= WORK REQUEST =
Without the pictures, copy all of the data exactly.

[Stored data entries]
□ □ □ □
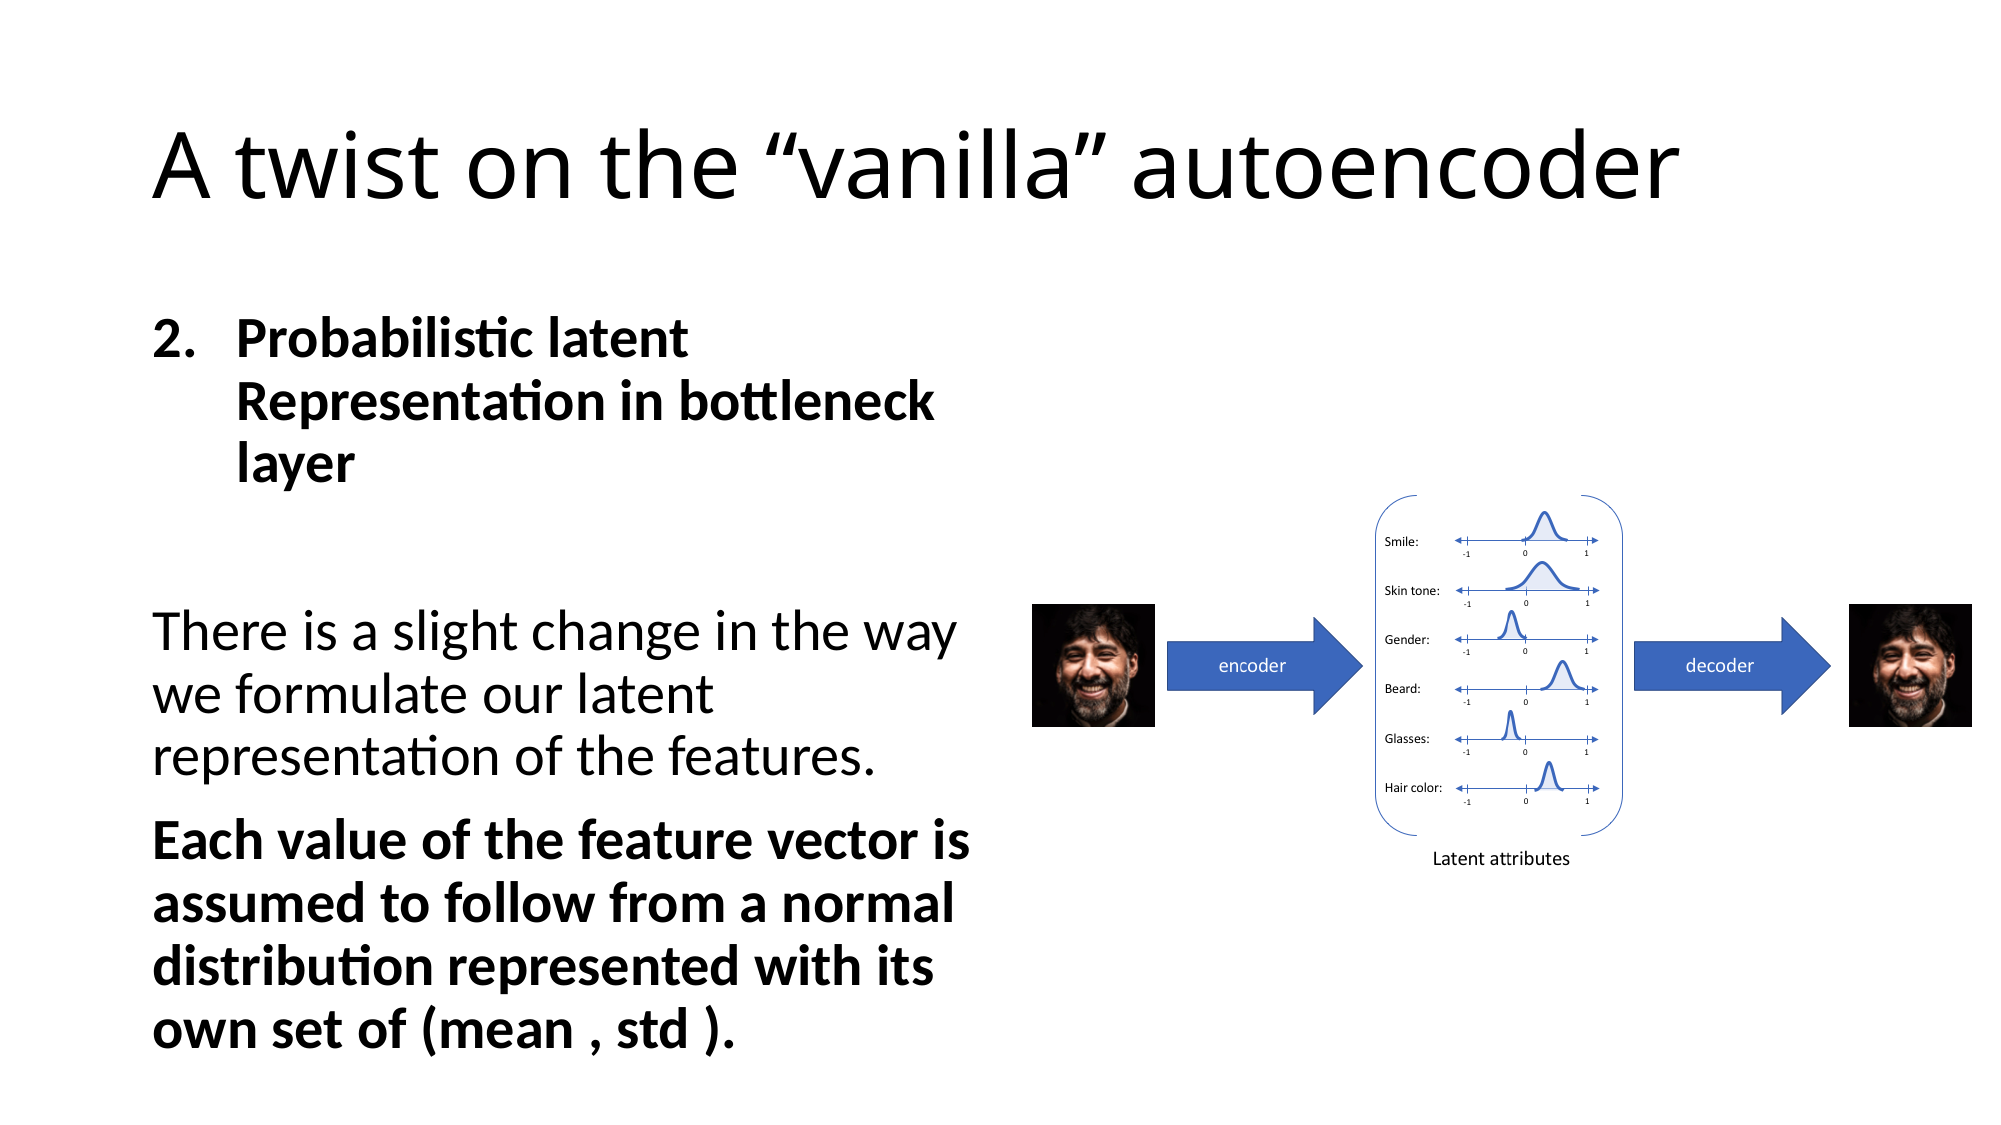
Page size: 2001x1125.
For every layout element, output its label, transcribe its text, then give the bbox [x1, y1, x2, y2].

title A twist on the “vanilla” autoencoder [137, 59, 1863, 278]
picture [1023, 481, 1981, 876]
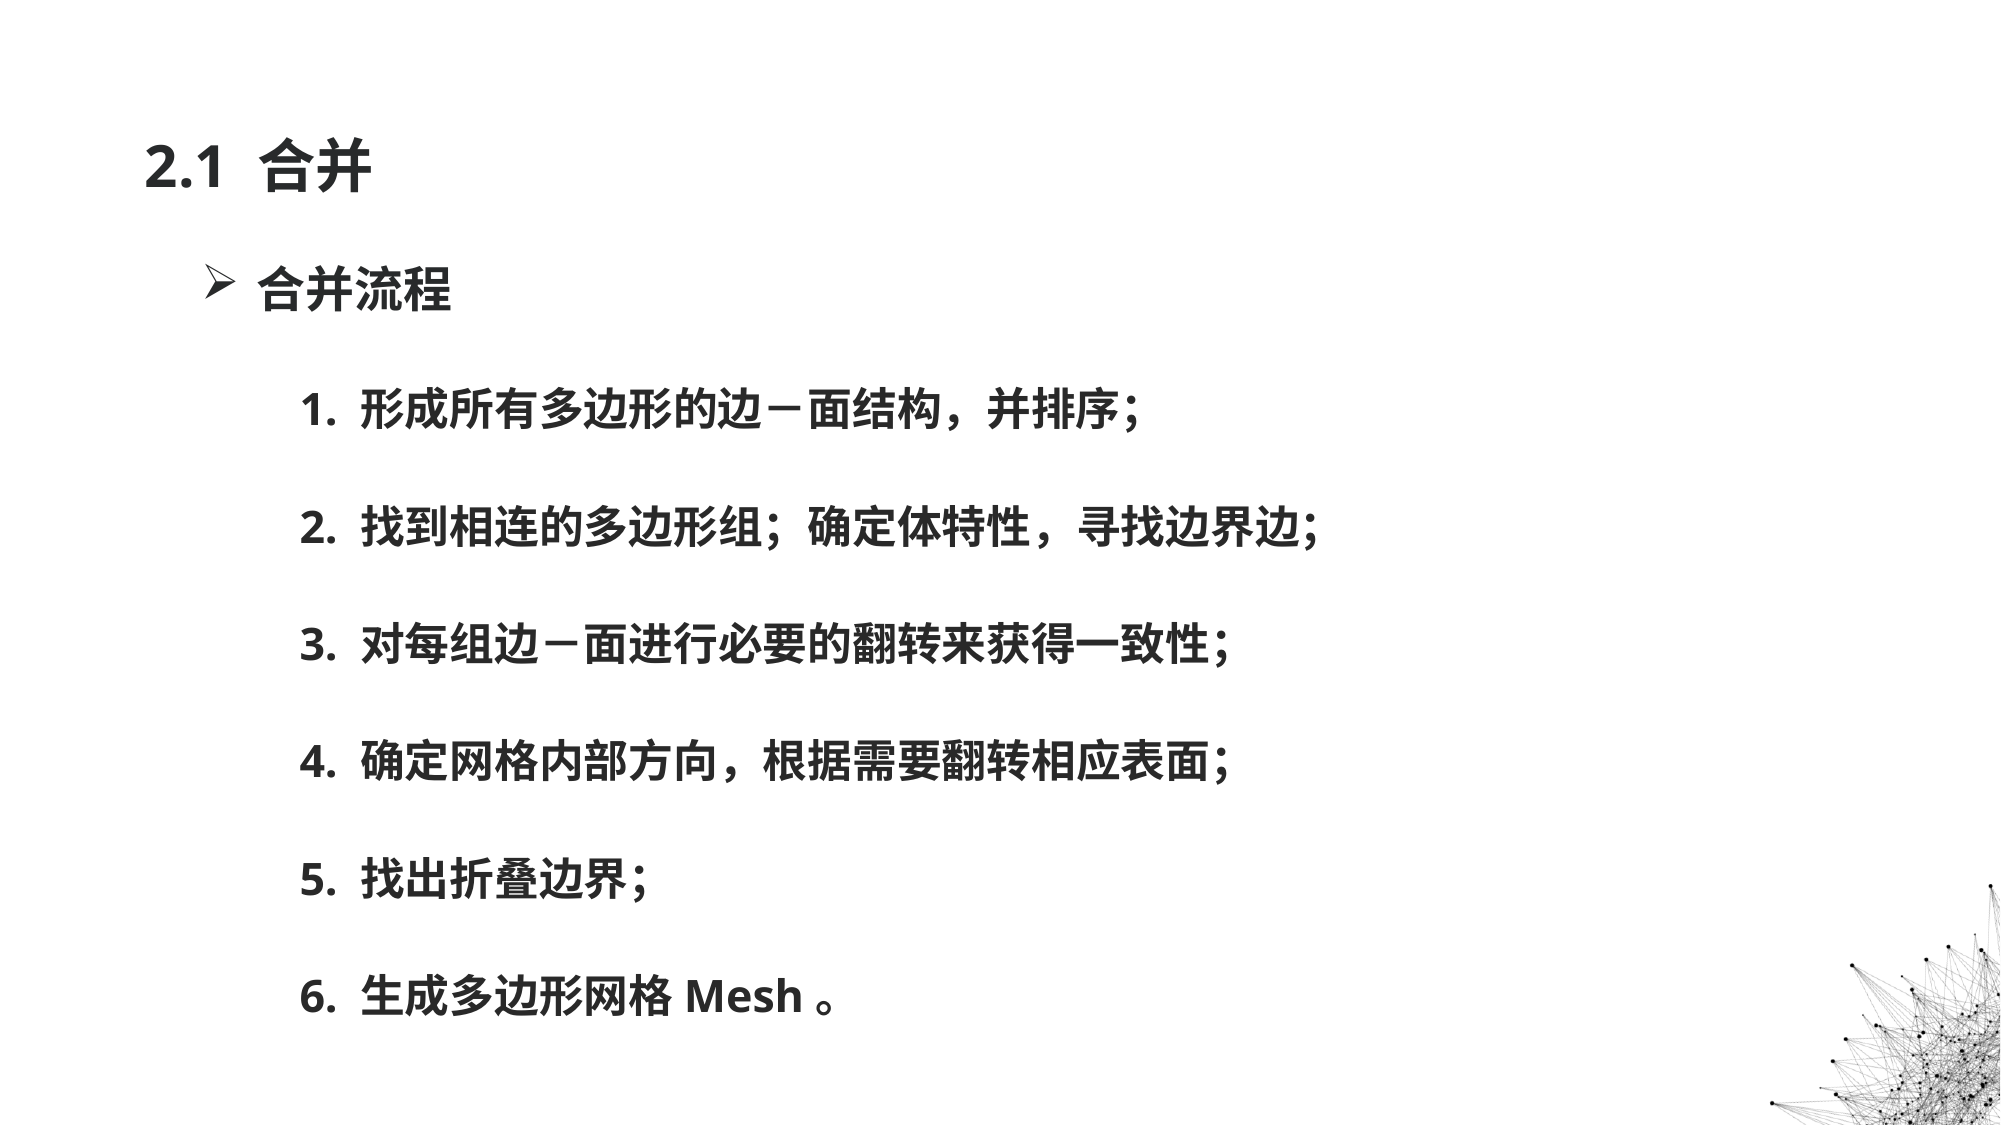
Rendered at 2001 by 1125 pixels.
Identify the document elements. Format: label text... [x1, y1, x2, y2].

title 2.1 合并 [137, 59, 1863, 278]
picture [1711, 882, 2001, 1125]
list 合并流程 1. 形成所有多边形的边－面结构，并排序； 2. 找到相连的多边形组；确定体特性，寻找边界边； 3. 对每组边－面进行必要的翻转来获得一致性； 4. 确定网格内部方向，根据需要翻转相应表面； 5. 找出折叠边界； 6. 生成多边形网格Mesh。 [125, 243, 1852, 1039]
□ □ □ □
= RESPONSE =
Page size: 2001x1125.
For every layout element, output its label, transcribe its text, then give the bbox [x1, y1, x2, y2].

title A twist on the “vanilla” autoencoder [137, 59, 1863, 278]
picture [1023, 481, 1981, 876]
Rendered at 2001 by 1125 pixels.
Identify the document elements. Format: label text... [x1, y1, x2, y2].

title 2.1 合并 [137, 59, 1863, 278]
picture [1711, 882, 2001, 1125]
list 合并流程 1. 形成所有多边形的边－面结构，并排序； 2. 找到相连的多边形组；确定体特性，寻找边界边； 3. 对每组边－面进行必要的翻转来获得一致性； 4. 确定网格内部方向，根据需要翻转相应表面； 5. 找出折叠边界； 6. 生成多边形网格Mesh。 [125, 243, 1852, 1039]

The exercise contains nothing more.